Y a partir de ese diálogo, inventé una situación, aunque estoy seguro que hay poco de invención en el episodio. “Todas las botellas de vino Caballero de la Cepa que Tajmer (el anfitrión) recibía de regalo se las vendía al almacenero de la esquina, que las ponía acostadas en un armario, en la trastienda de su negocio. Y cada vez que alguien iba a visitar a Tajmer, pasaba previamente por el almacén y volvía a comprar dos botellas de Caballero de la Cepa que si bien le salían cada vez más caras debido a su progresivo añejamiento, seguían siendo más baratas que en una vinería”.  
Eichmann no necesitó varias décadas para hundirse en esa tacañería. Llegó a la Argentina en 1950, protegido por una red internacional de nazis, y fue capturado por agentes israelíes en 1960, y ejecutado en 1962.

- _Registros de un conjunto de datos_:
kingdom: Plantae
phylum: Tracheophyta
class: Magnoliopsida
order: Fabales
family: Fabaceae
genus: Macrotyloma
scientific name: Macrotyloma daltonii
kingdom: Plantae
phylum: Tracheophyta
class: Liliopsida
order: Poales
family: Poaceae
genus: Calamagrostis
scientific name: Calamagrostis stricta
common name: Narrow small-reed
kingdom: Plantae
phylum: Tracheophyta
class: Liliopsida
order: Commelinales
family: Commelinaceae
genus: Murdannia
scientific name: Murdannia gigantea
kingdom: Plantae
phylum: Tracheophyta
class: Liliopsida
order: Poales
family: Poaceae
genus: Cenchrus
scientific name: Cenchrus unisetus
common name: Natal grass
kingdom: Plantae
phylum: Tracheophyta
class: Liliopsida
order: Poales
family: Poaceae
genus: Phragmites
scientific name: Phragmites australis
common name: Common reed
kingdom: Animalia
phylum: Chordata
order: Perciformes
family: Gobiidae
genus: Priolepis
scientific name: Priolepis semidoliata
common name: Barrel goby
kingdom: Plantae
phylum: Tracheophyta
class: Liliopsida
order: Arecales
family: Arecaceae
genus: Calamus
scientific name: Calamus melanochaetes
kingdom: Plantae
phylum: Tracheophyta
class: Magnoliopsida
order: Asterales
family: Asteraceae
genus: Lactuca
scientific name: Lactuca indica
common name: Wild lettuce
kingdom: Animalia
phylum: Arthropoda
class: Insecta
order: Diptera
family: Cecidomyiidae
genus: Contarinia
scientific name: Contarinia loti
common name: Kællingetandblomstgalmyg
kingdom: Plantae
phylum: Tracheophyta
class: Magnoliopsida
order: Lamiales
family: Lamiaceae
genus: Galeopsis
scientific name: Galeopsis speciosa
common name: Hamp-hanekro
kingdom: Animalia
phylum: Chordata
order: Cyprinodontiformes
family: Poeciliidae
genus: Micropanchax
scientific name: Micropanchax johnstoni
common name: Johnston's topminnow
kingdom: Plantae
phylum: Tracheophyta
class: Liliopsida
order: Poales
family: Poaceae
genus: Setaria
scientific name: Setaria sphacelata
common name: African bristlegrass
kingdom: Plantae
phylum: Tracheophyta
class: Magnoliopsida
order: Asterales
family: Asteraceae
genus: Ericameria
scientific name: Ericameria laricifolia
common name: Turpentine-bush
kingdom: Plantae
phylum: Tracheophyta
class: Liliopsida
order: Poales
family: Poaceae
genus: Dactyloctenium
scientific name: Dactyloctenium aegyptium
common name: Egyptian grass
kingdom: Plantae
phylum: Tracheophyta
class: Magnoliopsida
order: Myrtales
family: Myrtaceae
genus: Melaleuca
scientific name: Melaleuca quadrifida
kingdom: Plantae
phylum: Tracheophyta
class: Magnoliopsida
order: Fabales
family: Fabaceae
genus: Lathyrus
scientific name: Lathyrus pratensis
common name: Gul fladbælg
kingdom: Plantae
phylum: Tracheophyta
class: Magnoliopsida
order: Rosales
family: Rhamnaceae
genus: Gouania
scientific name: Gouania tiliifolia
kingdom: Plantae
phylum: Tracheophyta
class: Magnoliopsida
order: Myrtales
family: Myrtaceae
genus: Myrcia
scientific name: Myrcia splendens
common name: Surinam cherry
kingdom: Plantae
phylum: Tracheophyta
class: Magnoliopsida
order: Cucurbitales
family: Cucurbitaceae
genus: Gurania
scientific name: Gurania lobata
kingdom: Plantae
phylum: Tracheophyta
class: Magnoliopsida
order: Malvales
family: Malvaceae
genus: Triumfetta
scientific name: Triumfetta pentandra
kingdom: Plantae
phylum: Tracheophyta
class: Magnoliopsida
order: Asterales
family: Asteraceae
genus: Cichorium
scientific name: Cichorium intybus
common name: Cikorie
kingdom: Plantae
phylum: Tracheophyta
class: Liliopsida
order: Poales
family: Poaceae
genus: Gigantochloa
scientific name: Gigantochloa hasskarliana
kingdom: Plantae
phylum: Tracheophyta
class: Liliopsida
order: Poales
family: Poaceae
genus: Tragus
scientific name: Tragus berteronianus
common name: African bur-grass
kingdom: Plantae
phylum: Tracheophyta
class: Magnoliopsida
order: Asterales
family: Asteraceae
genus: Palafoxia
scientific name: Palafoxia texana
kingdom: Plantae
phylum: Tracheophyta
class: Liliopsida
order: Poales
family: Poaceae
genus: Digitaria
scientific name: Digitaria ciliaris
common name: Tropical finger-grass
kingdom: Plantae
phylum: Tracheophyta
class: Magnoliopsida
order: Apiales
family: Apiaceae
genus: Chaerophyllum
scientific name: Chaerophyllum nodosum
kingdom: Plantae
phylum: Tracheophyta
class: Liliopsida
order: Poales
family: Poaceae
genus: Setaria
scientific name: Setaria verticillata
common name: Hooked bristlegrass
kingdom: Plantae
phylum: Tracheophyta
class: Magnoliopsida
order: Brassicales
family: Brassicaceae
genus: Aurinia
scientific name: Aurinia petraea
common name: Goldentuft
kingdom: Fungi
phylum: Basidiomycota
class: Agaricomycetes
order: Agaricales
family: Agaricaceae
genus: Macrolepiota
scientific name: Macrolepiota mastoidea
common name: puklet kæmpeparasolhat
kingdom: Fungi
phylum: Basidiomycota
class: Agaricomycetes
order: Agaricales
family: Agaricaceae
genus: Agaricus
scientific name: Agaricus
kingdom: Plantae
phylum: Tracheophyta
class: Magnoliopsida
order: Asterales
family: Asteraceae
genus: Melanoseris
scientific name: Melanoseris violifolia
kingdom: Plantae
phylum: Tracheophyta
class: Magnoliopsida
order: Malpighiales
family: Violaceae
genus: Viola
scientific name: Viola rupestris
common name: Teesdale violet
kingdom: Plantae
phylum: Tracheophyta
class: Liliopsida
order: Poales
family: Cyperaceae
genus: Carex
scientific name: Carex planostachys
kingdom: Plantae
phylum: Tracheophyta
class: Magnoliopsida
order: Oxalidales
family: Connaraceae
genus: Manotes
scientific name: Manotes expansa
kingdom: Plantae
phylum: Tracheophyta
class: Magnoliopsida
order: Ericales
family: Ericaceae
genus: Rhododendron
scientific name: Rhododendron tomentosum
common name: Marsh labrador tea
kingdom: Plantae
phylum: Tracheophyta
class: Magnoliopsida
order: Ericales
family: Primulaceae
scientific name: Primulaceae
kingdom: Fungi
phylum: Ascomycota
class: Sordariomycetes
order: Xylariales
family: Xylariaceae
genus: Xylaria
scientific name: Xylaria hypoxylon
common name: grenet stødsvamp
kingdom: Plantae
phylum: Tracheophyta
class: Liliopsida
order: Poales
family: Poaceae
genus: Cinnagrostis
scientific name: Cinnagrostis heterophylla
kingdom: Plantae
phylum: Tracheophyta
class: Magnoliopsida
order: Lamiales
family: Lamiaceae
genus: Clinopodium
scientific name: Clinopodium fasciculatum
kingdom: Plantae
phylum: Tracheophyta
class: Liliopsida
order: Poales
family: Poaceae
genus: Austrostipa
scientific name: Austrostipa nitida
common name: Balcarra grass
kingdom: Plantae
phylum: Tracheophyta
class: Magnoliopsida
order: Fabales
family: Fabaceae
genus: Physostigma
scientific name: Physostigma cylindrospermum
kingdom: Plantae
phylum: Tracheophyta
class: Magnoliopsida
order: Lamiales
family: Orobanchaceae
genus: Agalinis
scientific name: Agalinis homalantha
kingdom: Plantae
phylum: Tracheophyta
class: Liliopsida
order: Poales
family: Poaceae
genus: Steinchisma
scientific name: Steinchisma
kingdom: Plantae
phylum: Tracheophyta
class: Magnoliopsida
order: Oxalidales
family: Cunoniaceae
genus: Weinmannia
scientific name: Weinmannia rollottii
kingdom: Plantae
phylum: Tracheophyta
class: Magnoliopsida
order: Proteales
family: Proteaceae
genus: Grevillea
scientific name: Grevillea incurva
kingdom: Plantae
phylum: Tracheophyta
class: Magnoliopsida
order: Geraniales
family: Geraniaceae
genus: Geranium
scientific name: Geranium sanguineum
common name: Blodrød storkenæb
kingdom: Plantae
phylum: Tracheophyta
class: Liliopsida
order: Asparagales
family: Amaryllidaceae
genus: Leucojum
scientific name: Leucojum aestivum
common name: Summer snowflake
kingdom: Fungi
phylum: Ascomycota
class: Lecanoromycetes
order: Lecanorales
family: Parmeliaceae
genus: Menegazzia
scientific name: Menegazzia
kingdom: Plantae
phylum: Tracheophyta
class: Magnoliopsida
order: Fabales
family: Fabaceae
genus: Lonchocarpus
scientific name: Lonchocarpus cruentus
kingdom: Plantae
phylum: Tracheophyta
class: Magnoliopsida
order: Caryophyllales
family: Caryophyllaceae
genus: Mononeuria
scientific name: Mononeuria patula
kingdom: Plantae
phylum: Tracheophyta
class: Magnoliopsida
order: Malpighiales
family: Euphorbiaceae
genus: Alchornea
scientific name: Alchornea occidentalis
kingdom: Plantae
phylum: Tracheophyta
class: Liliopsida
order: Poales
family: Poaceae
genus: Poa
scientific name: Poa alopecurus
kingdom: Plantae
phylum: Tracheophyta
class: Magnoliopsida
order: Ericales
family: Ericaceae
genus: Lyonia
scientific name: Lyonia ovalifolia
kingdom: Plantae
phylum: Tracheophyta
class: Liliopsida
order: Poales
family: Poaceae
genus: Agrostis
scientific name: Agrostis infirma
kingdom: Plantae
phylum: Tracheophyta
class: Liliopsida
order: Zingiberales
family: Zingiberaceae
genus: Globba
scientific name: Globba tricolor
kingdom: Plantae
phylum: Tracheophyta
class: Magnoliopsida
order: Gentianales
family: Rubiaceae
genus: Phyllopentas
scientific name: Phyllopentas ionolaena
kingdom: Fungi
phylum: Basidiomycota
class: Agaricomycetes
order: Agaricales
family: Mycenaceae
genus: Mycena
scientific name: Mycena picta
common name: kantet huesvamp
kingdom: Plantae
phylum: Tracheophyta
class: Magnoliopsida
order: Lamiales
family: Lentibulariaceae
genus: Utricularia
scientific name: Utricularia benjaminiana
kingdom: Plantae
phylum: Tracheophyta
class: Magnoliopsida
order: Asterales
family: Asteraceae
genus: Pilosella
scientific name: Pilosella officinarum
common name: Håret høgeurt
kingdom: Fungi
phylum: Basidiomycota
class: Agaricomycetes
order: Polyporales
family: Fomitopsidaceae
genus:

- _En qué consiste_: Reproduce del texto de lectura todo el fragmento que va desde "Eichmann no necesitó" hasta "ejecutado en 1962.". Este material es independiente del texto de lectura.

- _Solución del problema_:
Eichmann no necesitó varias décadas para hundirse en esa tacañería. Llegó a la Argentina en 1950, protegido por una red internacional de nazis, y fue capturado por agentes israelíes en 1960, y ejecutado en 1962.